A longstanding goal of neuroscience is to figure out how the brain reacts to what is happening in the outside world. But it has been challenging to map the complete neural pathways transforming sensory input into appropriate actions. In recent years, researchers have made significant progress towards understanding complete neural circuits in the nervous systems of small invertebrate model organisms, such as the nematode C. elegans and the fruit fly Drosophila. By combining a variety of new technologies, scientists have been able to delineate the processes by which chemosensory (i.e. smell), thermosensory (i.e. heat), mechanosensory (i.e. touch), or visual stimuli generate specific motor outputs in these animals. In each of these cases, the stereotypy and small size of the invertebrate brain, and the identifiability of its neurons, were essential for determining neural circuit architectures and dynamics.
The circuits revealed in invertebrates, however, are unlikely to translate one-to-one to the more complex vertebrate versions like our human brain, which are not only much bigger but also fundamentally different in structure. However, efforts to map the neural activity and connectivity of most vertebrate brains are compromised by the insufficient resolution necessary to decipher the precise nature of the way individual neurons interact. Thus, little is known about how our many (>1010) neurons and their seemingly endless, redundant, and complex neural circuits collaborate to transform sensory signals into behavior.
As a proxy for the human brain, researchers have traditionally focused on measuring neural activity in mammalian vertebrate models. But in rodents, we literally have only patchy knowledge about how the intact brain processes information from the outside world. This is largely due to technical limitations, as most experimental methods are restricted to measuring only small brain regions and a few thousand neurons at a time. To understand how the entire brain deals with its constant flood of incoming information, it is important that neural activity be measured throughout the brain within well-defined behavioral contexts. And it is necessary to establish a strong theoretical framework for interpreting the big data sets that these experiments can produce.
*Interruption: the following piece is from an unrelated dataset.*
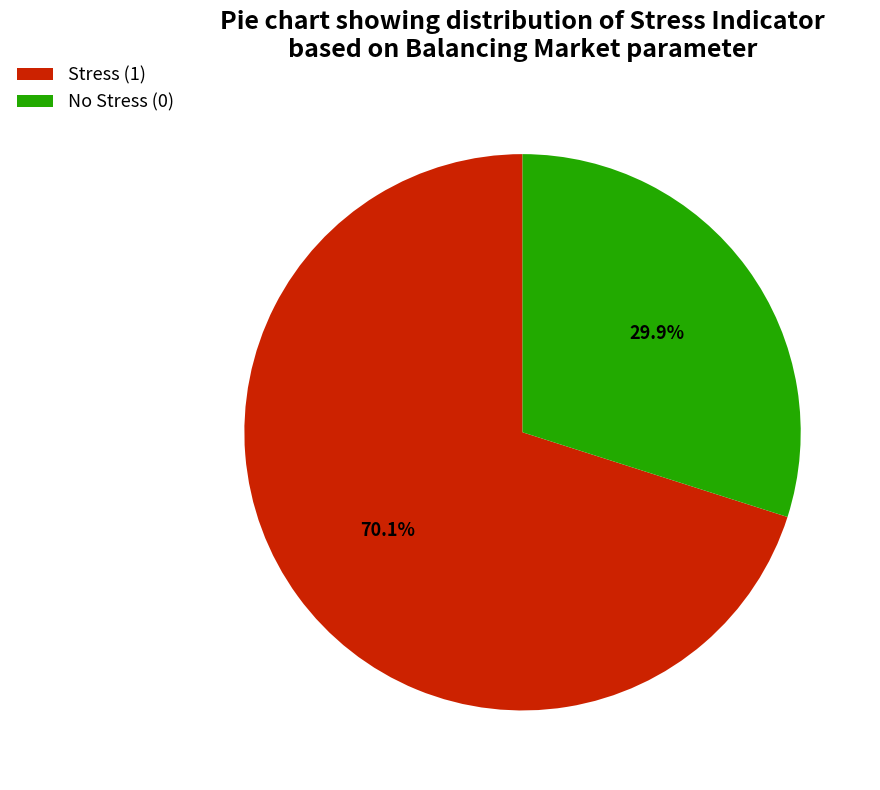

Count the number of slices in the pie.

2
In their study published in this week’s issue of Cell, (PDF), Naumann et al. made use of one of the smallest and translucent vertebrate model organism, the larval zebrafish. They recorded from almost all of its ~100.000 neurons to understand how a visually guided behavior, the optomotor response, is implemented at the brain scale. They chose this behavior, an ancient and conserved reflex in response to moving visual patterns, because it offered an appealing compromise between simplicity (reflex) and complexity (engages thousands of neurons distributed throughout the brain). While previous studies in zebrafish had reported whole-brain activity maps for similar behaviors, Naumann et al. moved beyond these maps to build a functional brain-wide circuit model informed by experiments and analyses at the behavioral, brain, circuit, and neuronal levels.
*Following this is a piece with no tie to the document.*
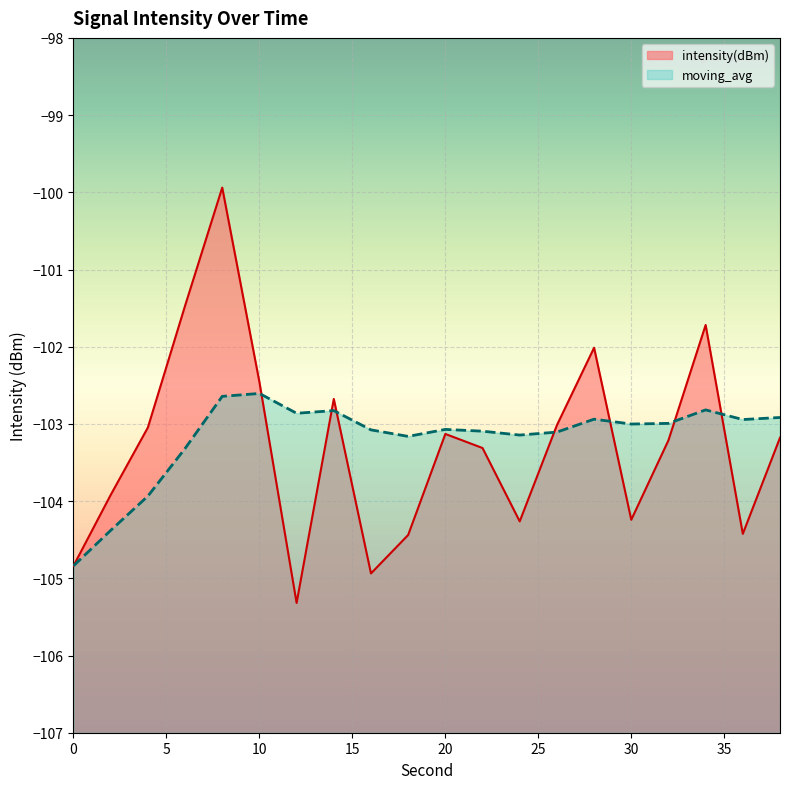

How many data points in moving_avg are above -103?

9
A critical step in this process was the choice of stimuli Naumann et al. used to dissect the system. Realizing that animals must combine sensations in both eyes to guide behavior, they showed different combinations of monocular and binocular motion patterns, which allowed them tease apart information channels and interactions that had gone unnoticed in previous studies. These new properties included asymmetries in motion processing between the eyes, separation of the behavior into distinct turning and swimming modules, and stabilization of the behavior via reciprocal inhibition. Ultimately, they were able to distill a set of algorithms that related each stimulus to behavior. For example, the optomotor response was driven asymmetrically by visual motion to each eye or turning in the incorrect direction was suppressed strongly by motion moving medially (towards the fish midline). These rules or algorithms became cornerstones of their brain-wide circuit model.
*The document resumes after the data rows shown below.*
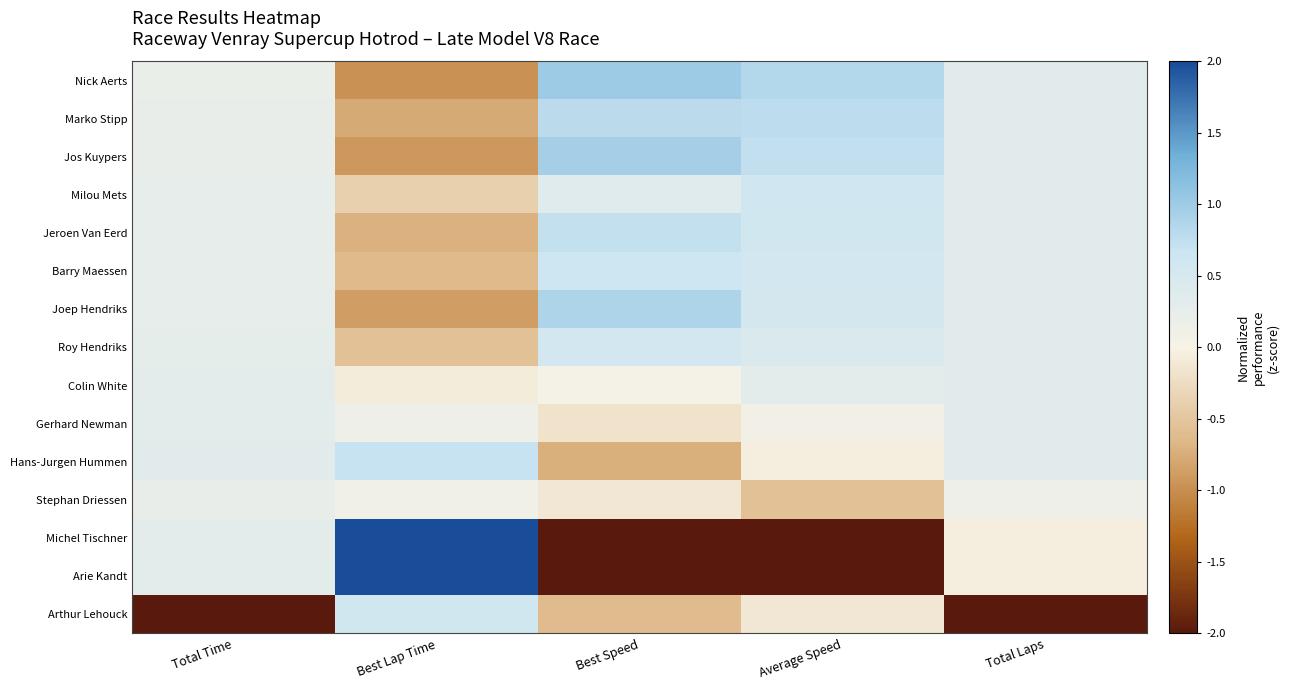

Reading left to right, what are all the values shown in this chart?

Nick Aerts: Total Time=0.2	Best Lap Time=-1.0	Best Speed=1.0	Average Speed=0.8	Total Laps=0.3
Marko Stipp: Total Time=0.2	Best Lap Time=-0.8	Best Speed=0.8	Average Speed=0.8	Total Laps=0.3
Jos Kuypers: Total Time=0.2	Best Lap Time=-0.9	Best Speed=0.9	Average Speed=0.7	Total Laps=0.3
Milou Mets: Total Time=0.2	Best Lap Time=-0.4	Best Speed=0.4	Average Speed=0.6	Total Laps=0.3
Jeroen Van Eerd: Total Time=0.2	Best Lap Time=-0.7	Best Speed=0.7	Average Speed=0.6	Total Laps=0.3
Barry Maessen: Total Time=0.3	Best Lap Time=-0.6	Best Speed=0.6	Average Speed=0.6	Total Laps=0.3
Joep Hendriks: Total Time=0.3	Best Lap Time=-0.9	Best Speed=0.9	Average Speed=0.5	Total Laps=0.3
Roy Hendriks: Total Time=0.3	Best Lap Time=-0.6	Best Speed=0.6	Average Speed=0.5	Total Laps=0.3
Colin White: Total Time=0.3	Best Lap Time=-0.1	Best Speed=0.0	Average Speed=0.3	Total Laps=0.3
Gerhard Newman: Total Time=0.3	Best Lap Time=0.1	Best Speed=-0.2	Average Speed=0.1	Total Laps=0.3
Hans-Jurgen Hummen: Total Time=0.3	Best Lap Time=0.7	Best Speed=-0.7	Average Speed=-0.0	Total Laps=0.3
Stephan Driessen: Total Time=0.2	Best Lap Time=0.1	Best Speed=-0.1	Average Speed=-0.6	Total Laps=0.1
Michel Tischner: Total Time=0.3	Best Lap Time=2.3	Best Speed=-2.3	Average Speed=-2.3	Total Laps=-0.1
Arie Kandt: Total Time=0.3	Best Lap Time=2.1	Best Speed=-2.0	Average Speed=-2.4	Total Laps=-0.1
Arthur Lehouck: Total Time=-3.7	Best Lap Time=0.6	Best Speed=-0.6	Average Speed=-0.1	Total Laps=-3.7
Armed with the detailed description of the behavior and required computations, neural tracing of the links between brain areas processing sensory information, and whole-brain imaging of neural activity, Naumann et al. were ready to build a functional model to explain the behavior. They were confronted, however, with the great heterogeneity and redundancy characteristic of all vertebrate brains. Processing seemed distributed over thousands of cells of many different classes. To make heads or tails of this complexity, they first reduced the neuron population into 16 critical – and bilaterally symmetrical – cell types, based on relative abundance and similarities in stimulus response profiles. But when they then wired these cell types to motor centers based on the revealed circuit architecture, they found it difficult to assign any consistent role to any of the neurons; connections between types appeared to compensate for each other, such that in one model a neuron would have an excitatory connection but in another model it would have an inhibitory one. To find some method in the madness, they instead looked for collective patterns of connectivity across all of the cell types in their models. Specifically, with the critical help of James Fitzgerald and Haim Sompolinsky from Harvard’s Swartz program, they revealed significant covariations in connectivity, suggesting that individual animals could implement the circuit very differently at the level of single neurons, as long as a critical relative relationship between cell types is maintained. By statistically modeling realistic brain circuits based on observed cell types, Fitzgerald and Sompolinsky could show that while the actual connectivity between neurons is neither determined nor important, certain dimensions of connectivity are.
Beyond the optomotor response, Naumann et al. establish a roadmap for digesting large-scale neural data from vertebrate brains and raise fundamental questions broadly relevant to systems neuroscience. This work is particularly timely and appealing in light of the US BRAIN initiative’s concerted push towards whole-brain descriptions of neural function and behavior.